### Exercise objective:
Which lines mention "WHERE"? Show each one from the listing.

### Given data:
——————————

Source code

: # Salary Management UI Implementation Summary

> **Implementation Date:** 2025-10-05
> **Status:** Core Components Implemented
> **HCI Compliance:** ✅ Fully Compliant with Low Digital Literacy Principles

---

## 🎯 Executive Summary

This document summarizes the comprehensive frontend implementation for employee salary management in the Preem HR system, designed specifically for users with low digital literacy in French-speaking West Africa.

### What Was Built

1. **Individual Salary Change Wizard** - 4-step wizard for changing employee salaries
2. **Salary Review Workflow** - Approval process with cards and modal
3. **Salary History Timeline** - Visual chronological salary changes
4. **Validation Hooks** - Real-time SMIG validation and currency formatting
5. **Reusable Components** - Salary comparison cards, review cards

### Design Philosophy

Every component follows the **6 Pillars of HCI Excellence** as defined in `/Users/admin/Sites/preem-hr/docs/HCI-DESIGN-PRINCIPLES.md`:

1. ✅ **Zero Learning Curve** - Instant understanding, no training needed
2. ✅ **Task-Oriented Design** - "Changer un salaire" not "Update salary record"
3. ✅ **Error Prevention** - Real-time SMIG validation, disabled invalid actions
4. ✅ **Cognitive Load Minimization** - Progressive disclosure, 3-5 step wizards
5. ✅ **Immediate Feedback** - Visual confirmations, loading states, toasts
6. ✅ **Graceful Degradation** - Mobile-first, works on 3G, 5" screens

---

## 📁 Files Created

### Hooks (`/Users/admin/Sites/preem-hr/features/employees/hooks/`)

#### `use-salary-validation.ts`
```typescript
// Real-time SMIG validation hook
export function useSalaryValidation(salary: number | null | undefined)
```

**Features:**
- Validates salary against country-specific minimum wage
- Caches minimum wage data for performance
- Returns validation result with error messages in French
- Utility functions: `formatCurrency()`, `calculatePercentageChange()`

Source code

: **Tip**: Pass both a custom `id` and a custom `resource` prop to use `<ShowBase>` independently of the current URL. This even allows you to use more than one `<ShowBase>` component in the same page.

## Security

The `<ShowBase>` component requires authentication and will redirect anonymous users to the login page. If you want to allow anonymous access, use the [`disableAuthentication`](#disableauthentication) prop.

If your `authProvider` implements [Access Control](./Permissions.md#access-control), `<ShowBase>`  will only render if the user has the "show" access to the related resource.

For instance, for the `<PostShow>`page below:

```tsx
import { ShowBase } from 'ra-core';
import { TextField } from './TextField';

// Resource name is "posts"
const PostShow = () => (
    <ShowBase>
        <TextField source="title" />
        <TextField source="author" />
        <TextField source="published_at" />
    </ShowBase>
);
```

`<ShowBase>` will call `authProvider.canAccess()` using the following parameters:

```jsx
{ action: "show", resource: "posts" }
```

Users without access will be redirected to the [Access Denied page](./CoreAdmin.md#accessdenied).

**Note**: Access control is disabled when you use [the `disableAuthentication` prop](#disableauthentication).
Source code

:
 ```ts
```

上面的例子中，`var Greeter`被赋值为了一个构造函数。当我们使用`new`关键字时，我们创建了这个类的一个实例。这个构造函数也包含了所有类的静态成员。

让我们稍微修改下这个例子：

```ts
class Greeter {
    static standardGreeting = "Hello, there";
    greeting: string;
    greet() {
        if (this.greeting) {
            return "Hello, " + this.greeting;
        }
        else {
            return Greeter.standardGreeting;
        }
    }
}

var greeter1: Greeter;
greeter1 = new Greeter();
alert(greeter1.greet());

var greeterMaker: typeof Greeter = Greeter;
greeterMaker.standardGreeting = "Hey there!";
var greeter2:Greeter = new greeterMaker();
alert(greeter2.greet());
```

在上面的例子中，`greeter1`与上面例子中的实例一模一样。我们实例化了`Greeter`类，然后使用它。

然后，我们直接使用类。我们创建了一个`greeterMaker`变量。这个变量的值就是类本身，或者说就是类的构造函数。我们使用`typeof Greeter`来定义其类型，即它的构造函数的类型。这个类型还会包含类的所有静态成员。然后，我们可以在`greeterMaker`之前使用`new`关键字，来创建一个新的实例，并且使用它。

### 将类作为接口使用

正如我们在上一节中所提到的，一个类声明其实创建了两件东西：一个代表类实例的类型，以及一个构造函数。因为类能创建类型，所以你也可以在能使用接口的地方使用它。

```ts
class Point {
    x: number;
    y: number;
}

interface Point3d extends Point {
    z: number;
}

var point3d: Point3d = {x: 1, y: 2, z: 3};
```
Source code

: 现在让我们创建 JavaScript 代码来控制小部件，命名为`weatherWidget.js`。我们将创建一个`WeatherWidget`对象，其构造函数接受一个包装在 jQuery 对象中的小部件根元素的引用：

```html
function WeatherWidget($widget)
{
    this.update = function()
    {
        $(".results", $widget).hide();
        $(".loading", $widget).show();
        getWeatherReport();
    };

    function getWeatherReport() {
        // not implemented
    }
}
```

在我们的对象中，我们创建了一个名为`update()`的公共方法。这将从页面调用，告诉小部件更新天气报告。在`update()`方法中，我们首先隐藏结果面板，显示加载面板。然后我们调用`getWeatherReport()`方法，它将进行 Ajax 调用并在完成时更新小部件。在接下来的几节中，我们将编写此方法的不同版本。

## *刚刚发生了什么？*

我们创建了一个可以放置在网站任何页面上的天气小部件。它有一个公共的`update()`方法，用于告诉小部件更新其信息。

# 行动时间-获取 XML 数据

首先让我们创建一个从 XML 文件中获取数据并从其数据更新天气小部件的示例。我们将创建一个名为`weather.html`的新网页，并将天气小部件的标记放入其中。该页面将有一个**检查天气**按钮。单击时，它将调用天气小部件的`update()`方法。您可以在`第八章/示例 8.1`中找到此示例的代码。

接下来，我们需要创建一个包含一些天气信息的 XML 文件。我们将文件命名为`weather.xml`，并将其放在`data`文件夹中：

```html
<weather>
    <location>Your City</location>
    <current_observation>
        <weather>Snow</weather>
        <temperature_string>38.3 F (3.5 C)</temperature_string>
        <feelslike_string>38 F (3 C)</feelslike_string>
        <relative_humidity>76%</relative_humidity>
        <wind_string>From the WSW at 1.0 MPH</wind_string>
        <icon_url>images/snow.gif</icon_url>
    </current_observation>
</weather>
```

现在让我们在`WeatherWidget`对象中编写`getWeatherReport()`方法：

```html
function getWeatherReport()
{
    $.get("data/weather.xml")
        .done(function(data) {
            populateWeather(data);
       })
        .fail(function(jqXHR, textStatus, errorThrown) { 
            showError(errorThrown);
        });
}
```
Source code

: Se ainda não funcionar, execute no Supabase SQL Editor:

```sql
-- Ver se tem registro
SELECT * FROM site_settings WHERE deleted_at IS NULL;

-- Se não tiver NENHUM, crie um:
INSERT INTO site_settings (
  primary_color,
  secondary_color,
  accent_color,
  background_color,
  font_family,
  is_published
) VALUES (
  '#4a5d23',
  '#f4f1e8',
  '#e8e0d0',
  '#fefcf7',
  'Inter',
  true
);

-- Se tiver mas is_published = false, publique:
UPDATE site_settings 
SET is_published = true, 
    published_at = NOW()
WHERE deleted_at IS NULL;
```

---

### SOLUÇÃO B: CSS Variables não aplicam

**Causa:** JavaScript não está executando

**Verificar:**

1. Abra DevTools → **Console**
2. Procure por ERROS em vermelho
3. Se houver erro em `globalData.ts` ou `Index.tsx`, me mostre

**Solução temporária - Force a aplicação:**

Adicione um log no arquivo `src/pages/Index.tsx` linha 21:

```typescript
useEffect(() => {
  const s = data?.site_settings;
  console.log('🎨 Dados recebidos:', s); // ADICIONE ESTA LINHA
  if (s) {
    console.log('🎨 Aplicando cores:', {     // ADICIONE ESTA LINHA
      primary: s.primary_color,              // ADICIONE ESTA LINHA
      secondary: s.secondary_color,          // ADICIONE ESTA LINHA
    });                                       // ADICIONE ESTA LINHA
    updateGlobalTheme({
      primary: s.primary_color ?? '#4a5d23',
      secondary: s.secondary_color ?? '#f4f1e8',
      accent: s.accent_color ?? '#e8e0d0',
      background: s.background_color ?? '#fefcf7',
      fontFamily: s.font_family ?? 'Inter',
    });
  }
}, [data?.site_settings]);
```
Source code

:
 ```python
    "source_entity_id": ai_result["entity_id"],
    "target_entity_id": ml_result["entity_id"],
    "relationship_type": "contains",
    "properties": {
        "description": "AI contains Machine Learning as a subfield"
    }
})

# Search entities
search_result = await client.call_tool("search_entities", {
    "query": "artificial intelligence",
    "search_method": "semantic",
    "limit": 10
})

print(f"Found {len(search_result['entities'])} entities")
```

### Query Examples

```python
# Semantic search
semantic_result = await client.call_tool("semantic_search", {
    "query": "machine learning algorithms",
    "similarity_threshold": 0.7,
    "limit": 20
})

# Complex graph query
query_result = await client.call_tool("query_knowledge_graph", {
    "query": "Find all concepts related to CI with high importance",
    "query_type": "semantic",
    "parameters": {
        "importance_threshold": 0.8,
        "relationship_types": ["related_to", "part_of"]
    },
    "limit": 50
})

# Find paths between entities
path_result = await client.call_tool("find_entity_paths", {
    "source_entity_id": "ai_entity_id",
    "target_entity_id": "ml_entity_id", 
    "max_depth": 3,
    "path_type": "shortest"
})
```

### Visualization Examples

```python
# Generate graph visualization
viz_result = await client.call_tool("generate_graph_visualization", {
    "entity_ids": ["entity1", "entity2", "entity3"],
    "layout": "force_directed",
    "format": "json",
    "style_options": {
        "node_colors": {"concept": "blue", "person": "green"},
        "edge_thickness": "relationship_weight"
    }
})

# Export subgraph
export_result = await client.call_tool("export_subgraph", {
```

——————————

### Reply:
SELECT * FROM site_settings WHERE deleted_at IS NULL;
WHERE deleted_at IS NULL;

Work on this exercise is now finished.